## What is needed
Where in the data below does the word "space" appear? Copy every line that has it.

## Data under study
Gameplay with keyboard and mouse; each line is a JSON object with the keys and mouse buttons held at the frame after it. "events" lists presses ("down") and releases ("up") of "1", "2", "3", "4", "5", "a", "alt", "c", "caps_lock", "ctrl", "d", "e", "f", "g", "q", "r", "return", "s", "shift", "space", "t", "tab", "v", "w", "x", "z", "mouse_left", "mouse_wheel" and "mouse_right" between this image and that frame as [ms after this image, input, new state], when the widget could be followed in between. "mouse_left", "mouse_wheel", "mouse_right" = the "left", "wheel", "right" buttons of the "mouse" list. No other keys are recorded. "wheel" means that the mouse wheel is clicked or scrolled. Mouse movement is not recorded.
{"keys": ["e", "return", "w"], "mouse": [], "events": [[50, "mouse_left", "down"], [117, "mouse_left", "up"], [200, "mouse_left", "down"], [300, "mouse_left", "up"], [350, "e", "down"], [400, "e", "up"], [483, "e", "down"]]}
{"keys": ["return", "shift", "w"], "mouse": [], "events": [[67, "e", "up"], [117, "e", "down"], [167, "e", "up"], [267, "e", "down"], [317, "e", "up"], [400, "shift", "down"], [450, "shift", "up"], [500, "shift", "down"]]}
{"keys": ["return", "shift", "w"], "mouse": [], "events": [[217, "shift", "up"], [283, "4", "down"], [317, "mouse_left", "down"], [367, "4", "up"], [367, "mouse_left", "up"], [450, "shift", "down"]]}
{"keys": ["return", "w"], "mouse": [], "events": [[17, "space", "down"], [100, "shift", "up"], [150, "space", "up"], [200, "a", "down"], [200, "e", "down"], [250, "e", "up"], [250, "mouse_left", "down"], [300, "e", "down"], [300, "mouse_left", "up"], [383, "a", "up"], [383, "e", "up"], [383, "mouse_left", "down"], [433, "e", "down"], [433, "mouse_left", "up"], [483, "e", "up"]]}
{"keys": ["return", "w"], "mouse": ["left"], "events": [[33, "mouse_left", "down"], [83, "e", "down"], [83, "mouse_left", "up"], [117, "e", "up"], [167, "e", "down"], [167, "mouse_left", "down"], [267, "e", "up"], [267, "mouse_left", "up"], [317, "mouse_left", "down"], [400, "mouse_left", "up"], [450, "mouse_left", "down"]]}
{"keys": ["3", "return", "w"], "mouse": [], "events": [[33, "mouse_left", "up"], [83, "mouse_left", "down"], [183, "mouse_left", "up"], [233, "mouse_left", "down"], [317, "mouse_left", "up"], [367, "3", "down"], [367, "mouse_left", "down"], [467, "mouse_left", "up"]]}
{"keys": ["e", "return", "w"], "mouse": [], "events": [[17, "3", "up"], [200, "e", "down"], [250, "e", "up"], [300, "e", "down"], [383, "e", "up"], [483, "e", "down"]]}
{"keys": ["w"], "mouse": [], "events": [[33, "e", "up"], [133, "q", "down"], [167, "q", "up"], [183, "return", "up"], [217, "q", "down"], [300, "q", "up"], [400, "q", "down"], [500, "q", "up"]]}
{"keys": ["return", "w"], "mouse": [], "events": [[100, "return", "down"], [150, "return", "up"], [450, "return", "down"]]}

## Response to the exercise
Gameplay with keyboard and mouse; each line is a JSON object with the keys and mouse buttons held at the frame after it. "events" lists presses ("down") and releases ("up") of "1", "2", "3", "4", "5", "a", "alt", "c", "caps_lock", "ctrl", "d", "e", "f", "g", "q", "r", "return", "s", "shift", "space", "t", "tab", "v", "w", "x", "z", "mouse_left", "mouse_wheel" and "mouse_right" between this image and that frame as [ms after this image, input, new state], when the widget could be followed in between. "mouse_left", "mouse_wheel", "mouse_right" = the "left", "wheel", "right" buttons of the "mouse" list. No other keys are recorded. "wheel" means that the mouse wheel is clicked or scrolled. Mouse movement is not recorded.
{"keys": ["return", "w"], "mouse": [], "events": [[17, "space", "down"], [100, "shift", "up"], [150, "space", "up"], [200, "a", "down"], [200, "e", "down"], [250, "e", "up"], [250, "mouse_left", "down"], [300, "e", "down"], [300, "mouse_left", "up"], [383, "a", "up"], [383, "e", "up"], [383, "mouse_left", "down"], [433, "e", "down"], [433, "mouse_left", "up"], [483, "e", "up"]]}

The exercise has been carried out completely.